Abstract
We report the case of retrograde varicella zoster virus (VZV) reactivation presenting as aseptic meningitis without rash in a generally healthy pregnant patient. A 27-year-old nulliparous woman at 25 weeks of gestation presented to the emergency department with a 1-day history of severe headache associated with nausea, photophobia and neck stiffness. After ruling out a space-occupying lesion by brain imaging, lumbar puncture was performed. Cerebrospinal fluid analysis by PCR revealed the presence of VZV, making the diagnosis of acute varicella meningitis. The patient had immunoglobulin studies consistent with a history of primary VZV infection, thus confirming reactivation of VZV rather than primary infection. The patient was treated with acyclovir for 14 days and recovered fully. Her neonate was delivered full term without any evidence of vertical transmission. This is only the second reported case of VZV meningitis in a pregnant patient in the medical literature, and the first case in the US that was reported.

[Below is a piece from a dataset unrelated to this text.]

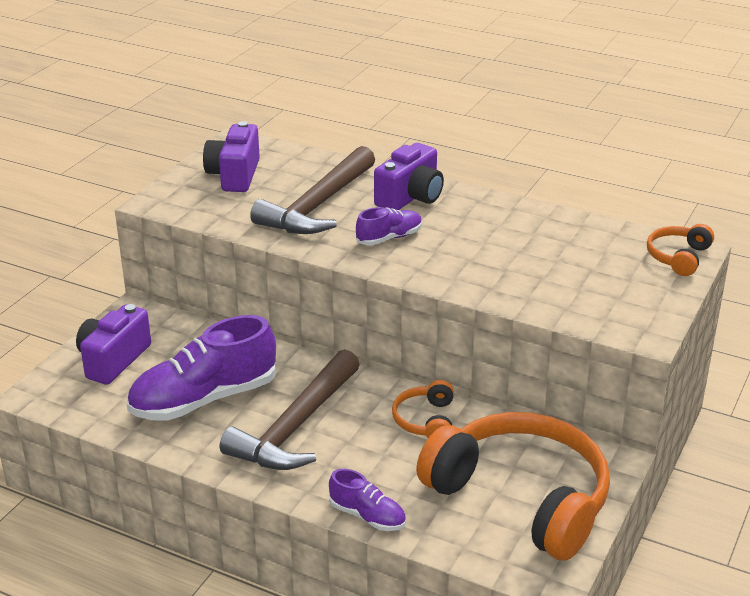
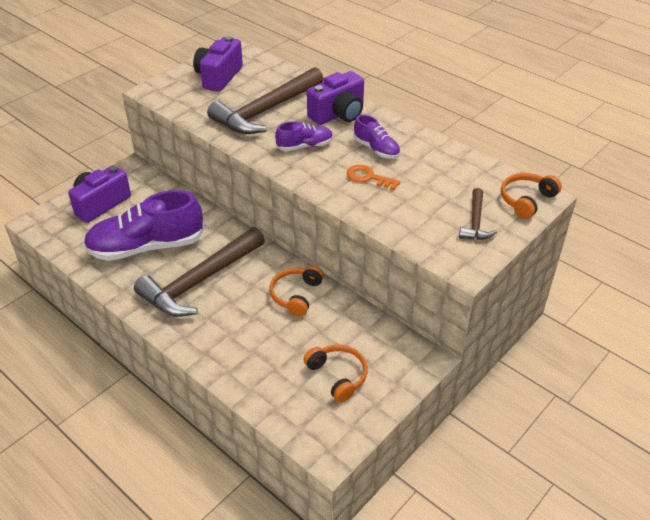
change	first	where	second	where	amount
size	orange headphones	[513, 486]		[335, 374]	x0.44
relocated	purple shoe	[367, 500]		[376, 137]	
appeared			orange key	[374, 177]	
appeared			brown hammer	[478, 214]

Keywords: pregnancy, reproductive medicine, headache (including migraines), infection (neurology)
Background
Varicella zoster virus (VZV) is a highly contagious double-stranded DNA virus. Primary varicella infection results in a diffuse vesicular pruritic rash commonly known as chickenpox. Once infected by VZV, whether via primary infection or vaccination, VZV lies dormant in the host dorsal root ganglia with the potential for future reactivation. Reactivated VZV is currently believed to be rare in the general healthy population; however, the literature regarding diagnosis of isolated neurologic VZV reactivation without the presence of rash is increasing. This is only the second reported case of VZV meningitis in a healthy pregnant patient in the medical literature, and the first reported case was in the USA.
Case presentation
A 27-year-old nulliparous woman at 25 weeks gestation presented at the emergency department with a 1-day history of severe holocephalic headache. She described the headache as throbbing, worsened with movement and ‘the worst headache of’ her life. Associated symptoms included nausea, photophobia and neck stiffness. The patient denied a history of migraines. Her medical history is significant for type 1 diabetes mellitus, which was poorly controlled on insulin therapy. On admission, the patient was afebrile with stable vital signs, including blood pressure 128/69 mm Hg. The neurologic examination identified a Kernig sign, but was otherwise unremarkable. Physical examination was negative for rash.
Investigations
Initial laboratory studies were remarkable for a leucocytosis of 22.2×109/L and an elevated C-Reactive Protein of 26.5 mg/L. Random blood glucose was 92 mg/dL and haemoglobin A1c (HbA1c) 7.8%. Comprehensive metabolic panel was within normal limits. HIV, hepatitis B and syphilis tests were negative. Initial symptomatic treatment with acetaminophen, fioricet and oxycodone were unsuccessful. Magnetic resonance imaging (MRI), as well as magnetic resonance angiography and venography (MRA and MRV), of the brain were performed and were negative for subarachnoid haemorrhage, thrombosis or other acute processes.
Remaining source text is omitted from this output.